One desi's analysis of how the Opal Mehta snafu saved Kavvya's life is spot on. I cannot comment on how it is to grow up inside a model minority pressure chamber in America, but I can imagine it is as terrible as the author describes.
Parents back home are over-achieving and pushy. Academic and other success of their children are trophies on permanent display. There is not much to separate a high-achiever Indian kid and a performing monkey - except with the kid, the show never ends.
My kid is bigger, better, smarter than yours is a theme I am only too familiar with. I felt cooked, stewed and ready to be served by the end of high school except I was allowed to sneak out of the crock-pot before getting myself into a name brand college.
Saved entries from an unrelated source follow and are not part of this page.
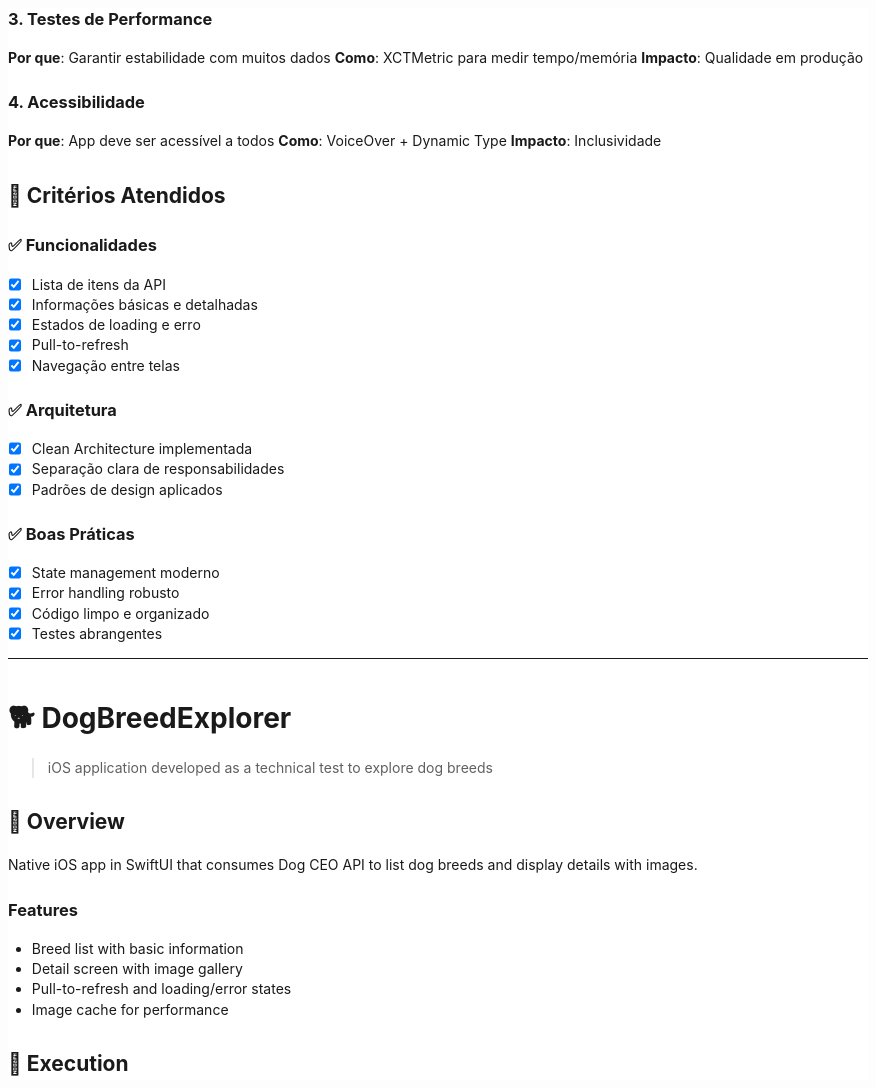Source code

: ### **3. Testes de Performance**
**Por que**: Garantir estabilidade com muitos dados
**Como**: XCTMetric para medir tempo/memória
**Impacto**: Qualidade em produção

### **4. Acessibilidade**
**Por que**: App deve ser acessível a todos
**Como**: VoiceOver + Dynamic Type
**Impacto**: Inclusividade

## 🎯 Critérios Atendidos

### ✅ Funcionalidades
- [x] Lista de itens da API
- [x] Informações básicas e detalhadas
- [x] Estados de loading e erro
- [x] Pull-to-refresh
- [x] Navegação entre telas

### ✅ Arquitetura
- [x] Clean Architecture implementada
- [x] Separação clara de responsabilidades
- [x] Padrões de design aplicados

### ✅ Boas Práticas
- [x] State management moderno
- [x] Error handling robusto
- [x] Código limpo e organizado
- [x] Testes abrangentes

---

# 🐕 DogBreedExplorer

> iOS application developed as a technical test to explore dog breeds

## 📱 Overview

Native iOS app in SwiftUI that consumes Dog CEO API to list dog breeds and display details with images.

### Features
- Breed list with basic information
- Detail screen with image gallery
- Pull-to-refresh and loading/error states
- Image cache for performance

## 🚀 Execution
Successful parents are able to transfer the sum total of their pressures without any loss to the child - from then on the kid is a self-propelled machine that has two possible end states programmed - to make it or break it. At my college, I saw a suicide every year I was there - the shock quotient reduced over time. There was rampant drug addiction too though it had ceased to be characterized as problemo numero uno by the time I came of age.
It is not for nothing that I keep J and myself away from the desi community here - the brethren can shove her into the communal crock-pot so quick, that J won't know what hit her until she came out cooked beyond salvation, spelling aardvark to zuchetto in her dreams.